This uptick in demand comes as the Gulf Coast is still trying to get back to normal and believe it or not, right in the Gulf of Mexico there is another tropical disturbance that the National Hurricane Center says that at this time has a 50% chance of becoming a tropical cyclone.
As of yesterday the Bureau of Safety and Environmental Enforcement (BSEE) said that from operator reports, it is estimated that approximately 49.33% of the current daily oil production in the Gulf of Mexico has been shut-in. It is also estimated that approximately 25.71% of the current daily natural gas production in the Gulf of Mexico has been shut-in.
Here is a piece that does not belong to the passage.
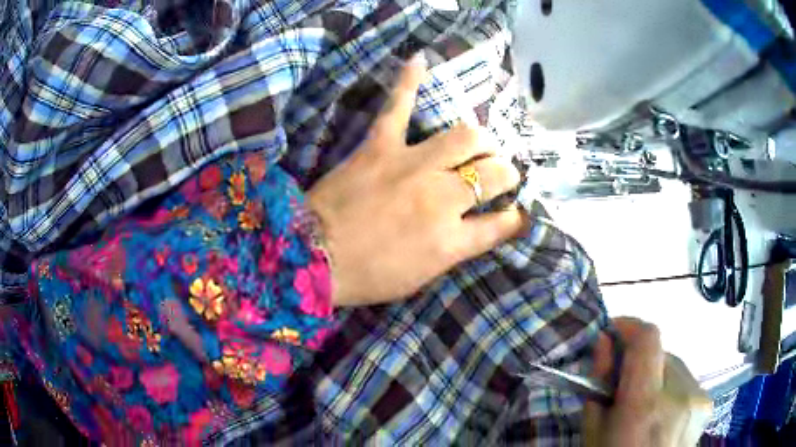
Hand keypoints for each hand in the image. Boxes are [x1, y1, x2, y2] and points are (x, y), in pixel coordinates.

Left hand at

If we get another cyclone in the Gulf, obviously that could push back progress even further.
The BSEE also says that based on data from offshore operator reports submitted as of 11:30 a.m. CDT yesterday, personnel remain evacuated on a total of 18 production platforms, equivalent to 3.02% of the 596 manned platforms in the Gulf of Mexico. Production platforms are the structures located offshore from which oil and natural gas are produced. Unlike drilling rigs, which typically move from location to location, production facilities remain in the same location throughout a project’s duration. Personnel remain evacuated from one rig, equivalent to 1.32% of the 76 rigs currently operating in the Gulf. Rigs can include several types of self-contained offshore drilling facilities including jackup rigs, submersibles and semi-submersibles.
Bloomberg News reported that Valero Energy Corp. estimates the startup of a new hydrocracker at its St. Charles refinery in Louisiana will be delayed until the second quarter of 2013 from the first quarter. The startup was pushed back because of Hurricane Isaac and a shooting Aug. 16 near the plant, Bill Day, a spokesman for the refiner in San Antonio, said in an interview.